▶ WHAT THE TASK ASKS:
Every record below is to be retyped exactly, with any pictures left out.

▶ Stored data:
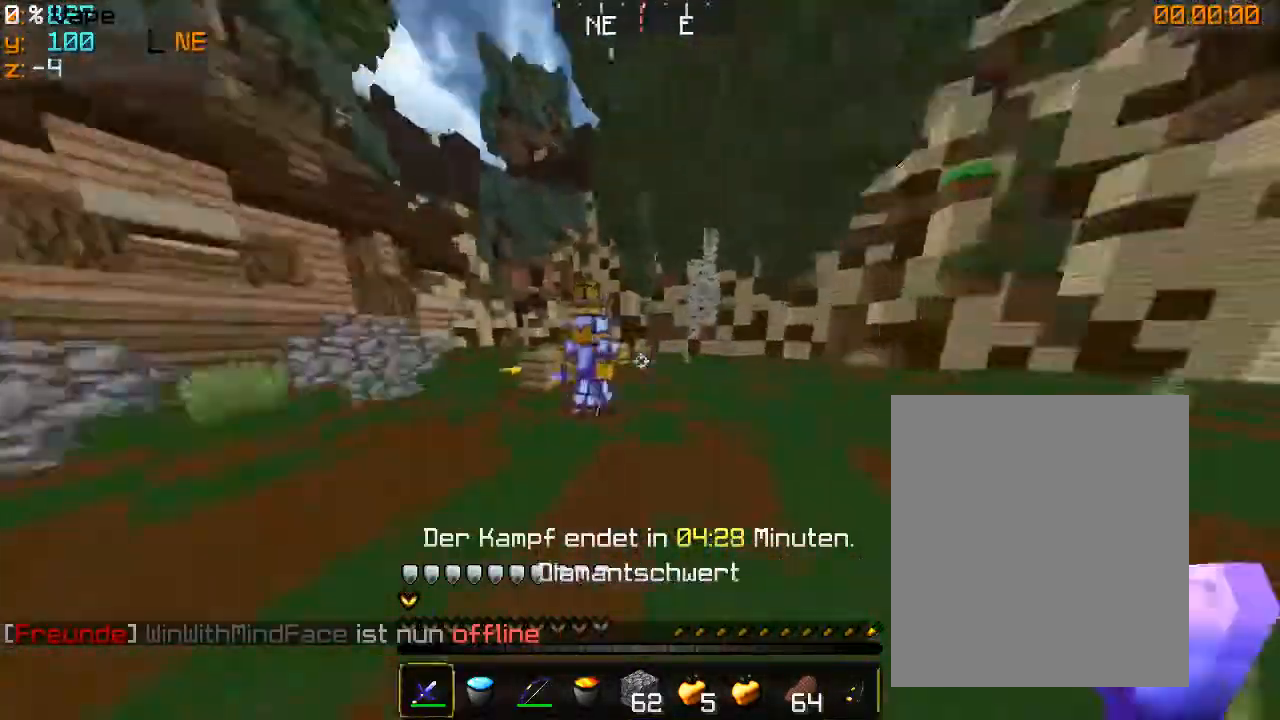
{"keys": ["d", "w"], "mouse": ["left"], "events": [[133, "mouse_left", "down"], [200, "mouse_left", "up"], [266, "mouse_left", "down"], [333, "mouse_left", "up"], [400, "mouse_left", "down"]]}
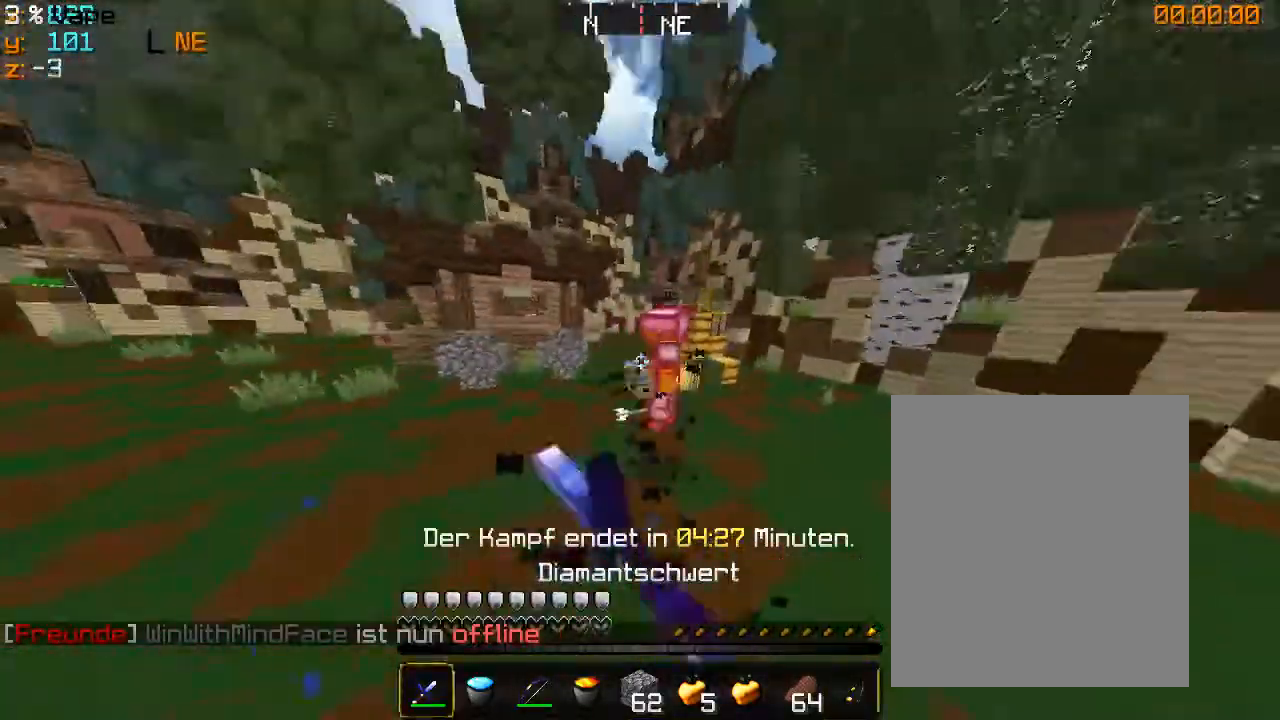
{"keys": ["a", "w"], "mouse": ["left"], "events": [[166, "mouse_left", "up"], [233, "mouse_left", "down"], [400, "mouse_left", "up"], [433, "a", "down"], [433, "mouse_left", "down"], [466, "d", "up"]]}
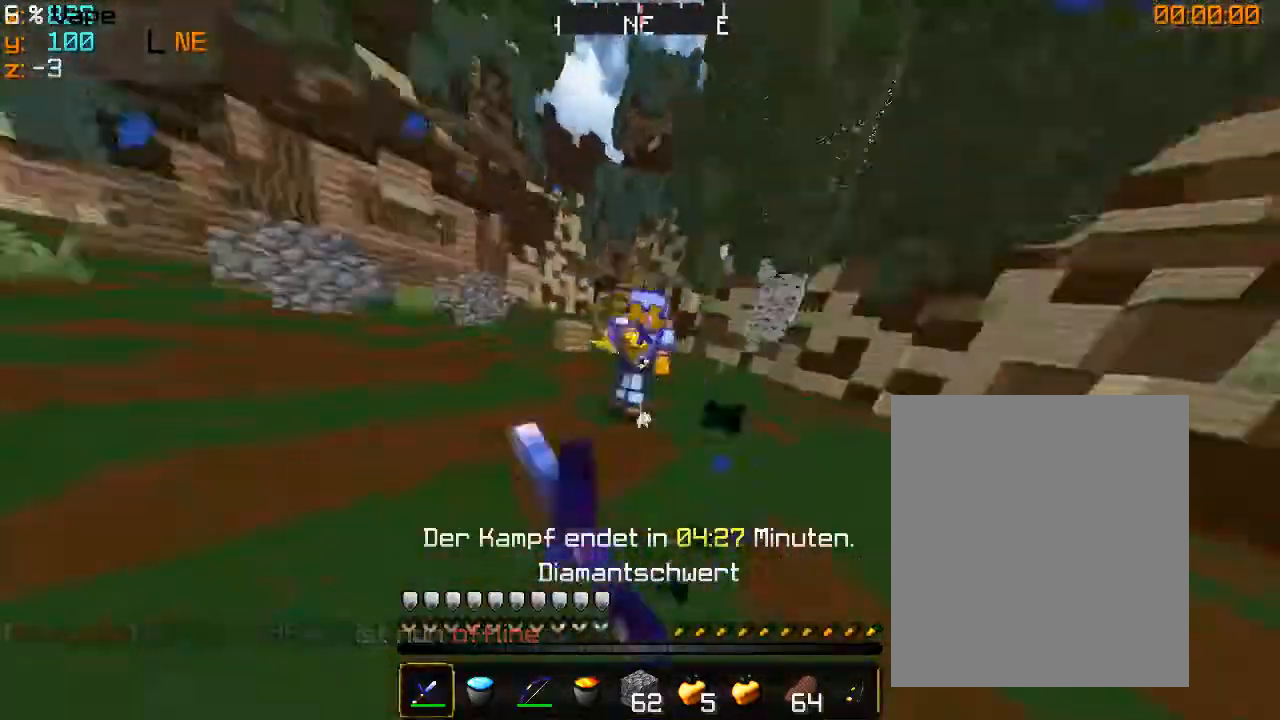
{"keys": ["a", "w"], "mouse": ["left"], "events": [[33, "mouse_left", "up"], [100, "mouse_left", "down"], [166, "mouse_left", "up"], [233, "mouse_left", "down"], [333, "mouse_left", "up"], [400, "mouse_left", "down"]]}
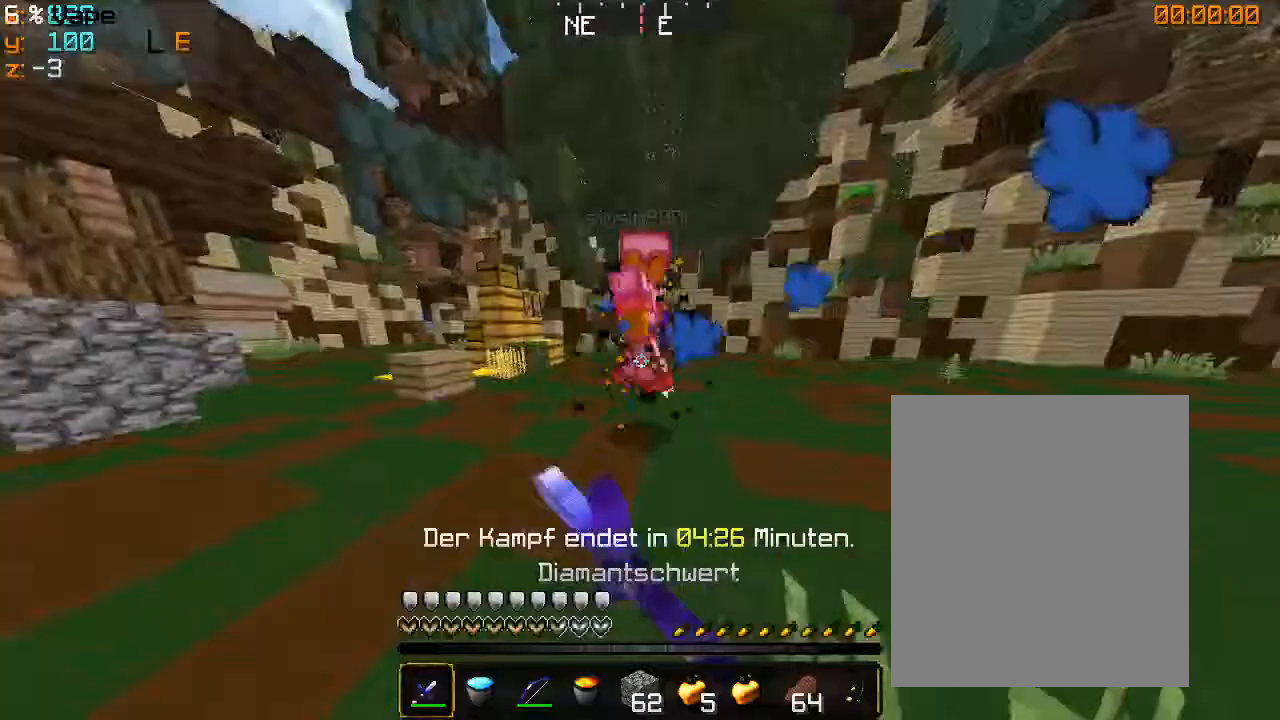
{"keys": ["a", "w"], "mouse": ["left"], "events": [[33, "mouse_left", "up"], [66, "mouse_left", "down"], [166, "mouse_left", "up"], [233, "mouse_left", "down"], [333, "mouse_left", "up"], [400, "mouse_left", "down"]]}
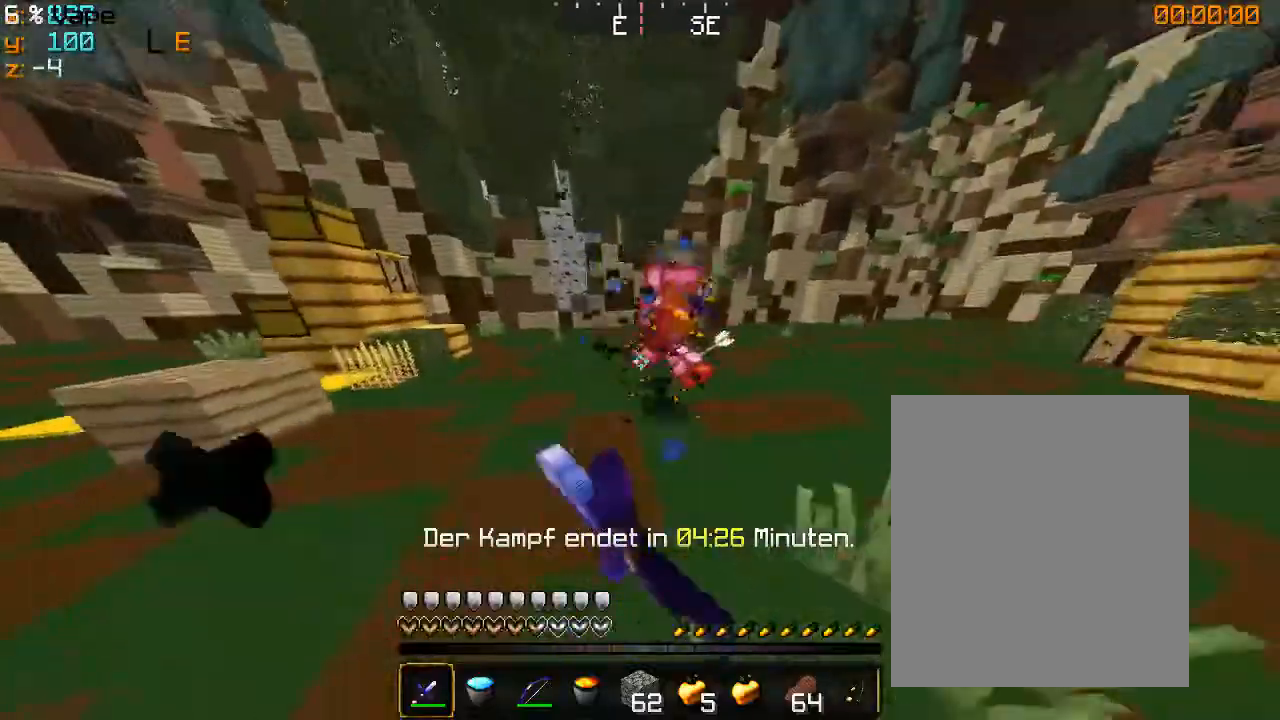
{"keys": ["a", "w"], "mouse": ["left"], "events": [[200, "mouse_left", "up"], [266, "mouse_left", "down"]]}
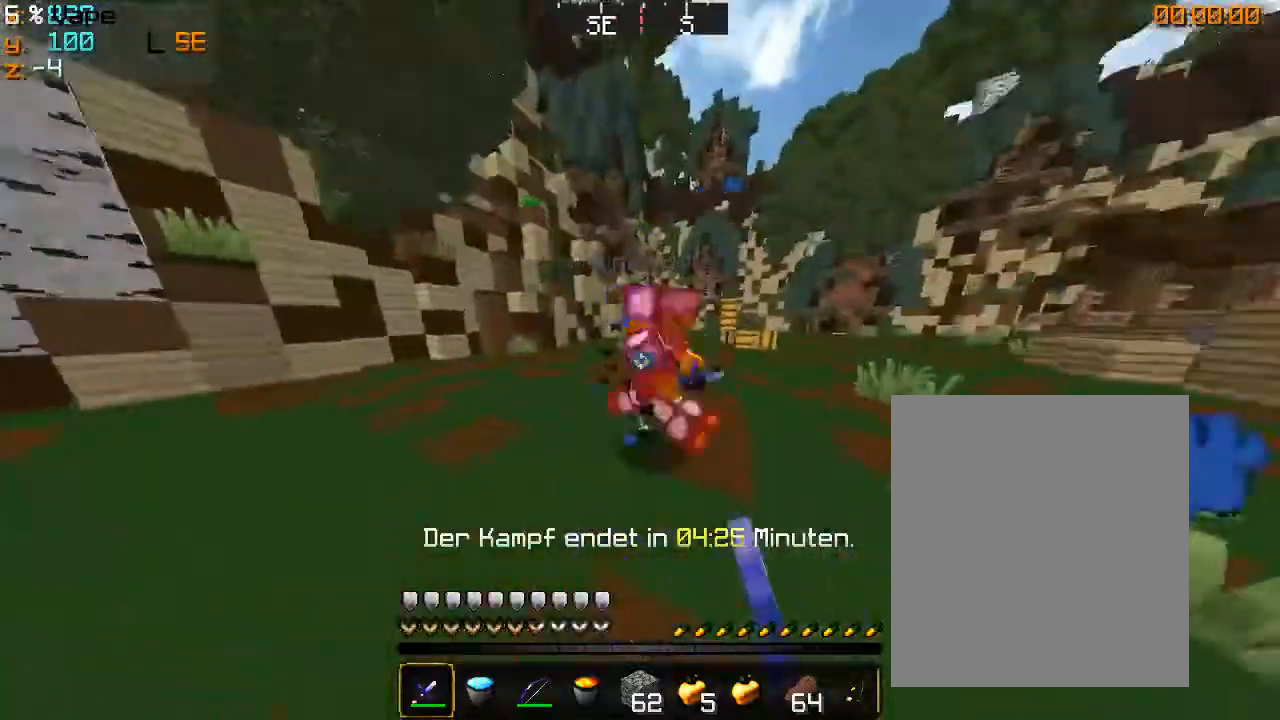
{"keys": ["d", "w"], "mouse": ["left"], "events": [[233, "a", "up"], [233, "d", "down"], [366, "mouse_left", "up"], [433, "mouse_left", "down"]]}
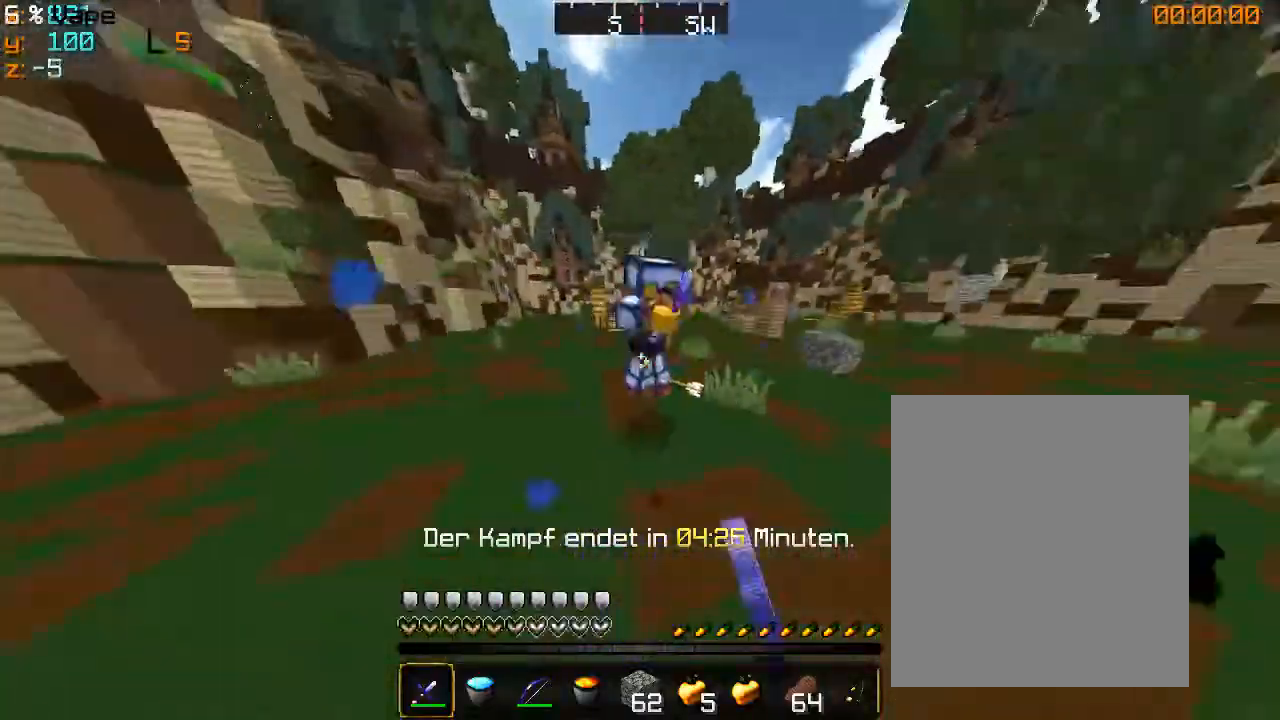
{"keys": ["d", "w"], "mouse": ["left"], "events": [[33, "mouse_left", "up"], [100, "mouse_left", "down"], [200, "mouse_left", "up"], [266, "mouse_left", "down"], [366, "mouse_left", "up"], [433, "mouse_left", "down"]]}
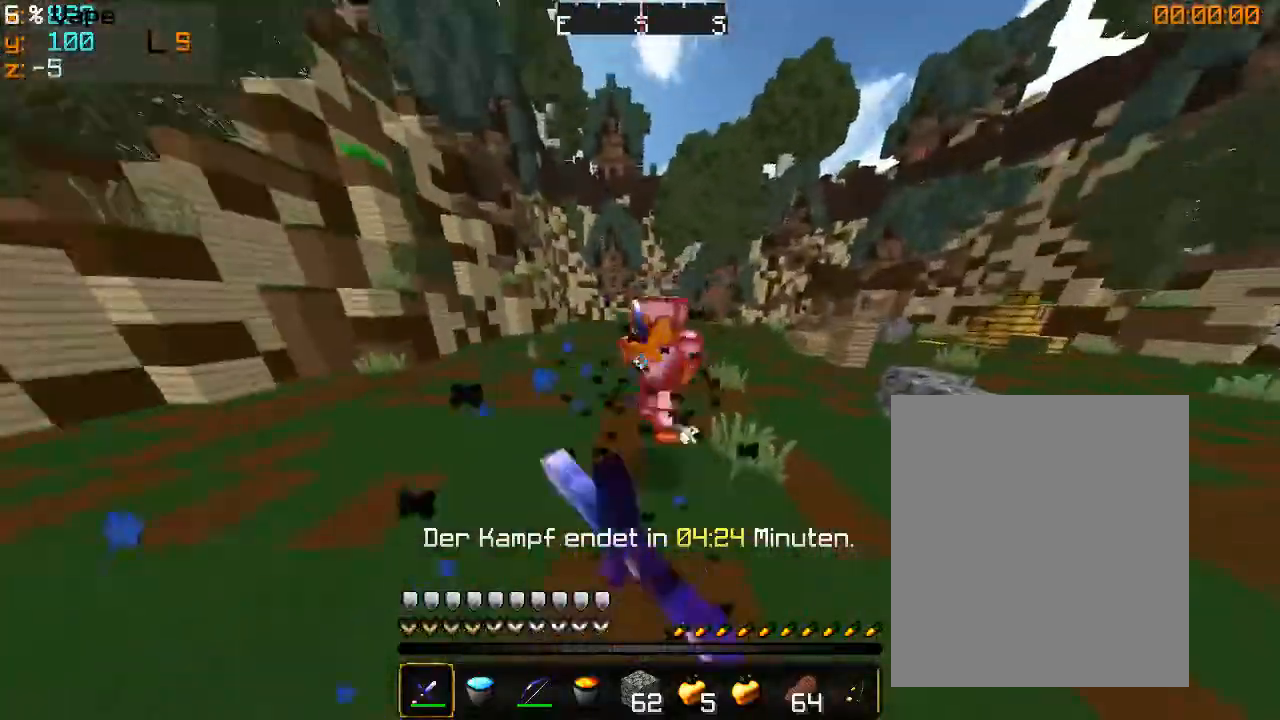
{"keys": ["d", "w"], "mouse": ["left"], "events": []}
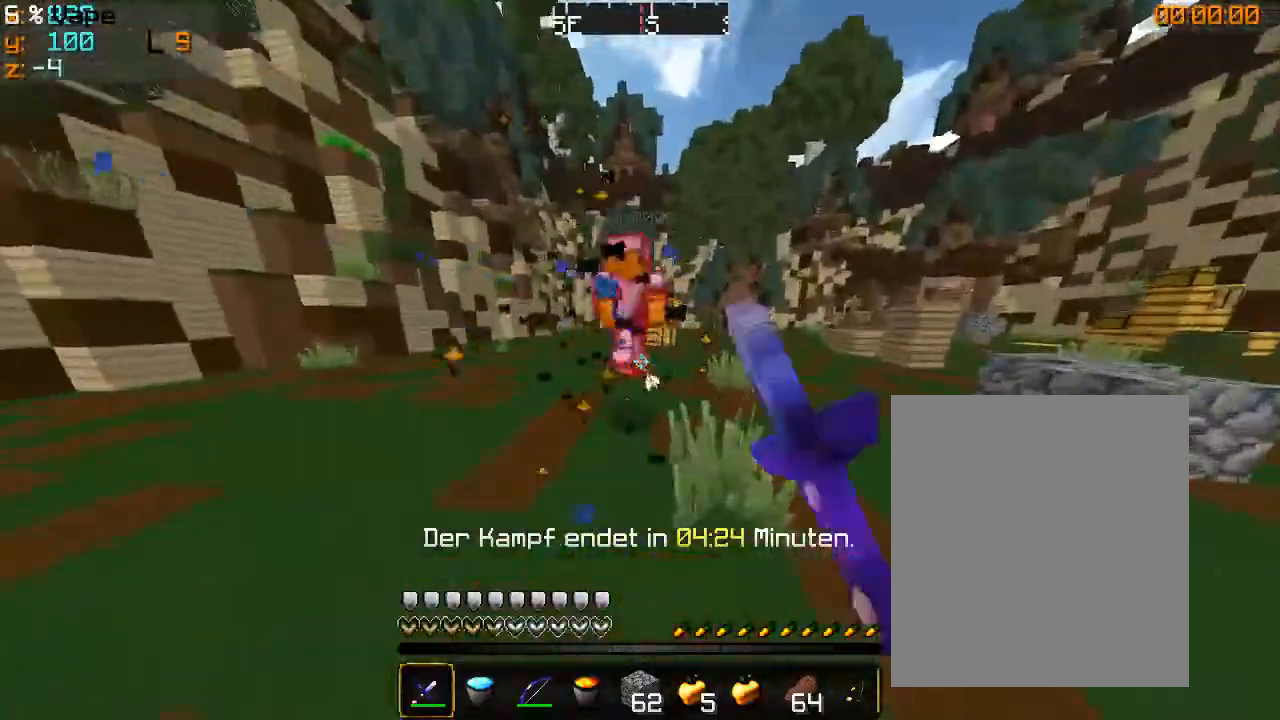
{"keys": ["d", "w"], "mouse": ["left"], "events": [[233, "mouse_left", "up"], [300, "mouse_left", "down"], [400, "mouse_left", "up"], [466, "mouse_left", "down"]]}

▶ SOLUTION TO THIS TASK:
{"keys": ["d", "w"], "mouse": ["left"], "events": [[133, "mouse_left", "down"], [200, "mouse_left", "up"], [266, "mouse_left", "down"], [333, "mouse_left", "up"], [400, "mouse_left", "down"]]}
{"keys": ["a", "w"], "mouse": ["left"], "events": [[166, "mouse_left", "up"], [233, "mouse_left", "down"], [400, "mouse_left", "up"], [433, "a", "down"], [433, "mouse_left", "down"], [466, "d", "up"]]}
{"keys": ["a", "w"], "mouse": ["left"], "events": [[33, "mouse_left", "up"], [100, "mouse_left", "down"], [166, "mouse_left", "up"], [233, "mouse_left", "down"], [333, "mouse_left", "up"], [400, "mouse_left", "down"]]}
{"keys": ["a", "w"], "mouse": ["left"], "events": [[33, "mouse_left", "up"], [66, "mouse_left", "down"], [166, "mouse_left", "up"], [233, "mouse_left", "down"], [333, "mouse_left", "up"], [400, "mouse_left", "down"]]}
{"keys": ["a", "w"], "mouse": ["left"], "events": [[200, "mouse_left", "up"], [266, "mouse_left", "down"]]}
{"keys": ["d", "w"], "mouse": ["left"], "events": [[233, "a", "up"], [233, "d", "down"], [366, "mouse_left", "up"], [433, "mouse_left", "down"]]}
{"keys": ["d", "w"], "mouse": ["left"], "events": [[33, "mouse_left", "up"], [100, "mouse_left", "down"], [200, "mouse_left", "up"], [266, "mouse_left", "down"], [366, "mouse_left", "up"], [433, "mouse_left", "down"]]}
{"keys": ["d", "w"], "mouse": ["left"], "events": []}
{"keys": ["d", "w"], "mouse": ["left"], "events": [[233, "mouse_left", "up"], [300, "mouse_left", "down"], [400, "mouse_left", "up"], [466, "mouse_left", "down"]]}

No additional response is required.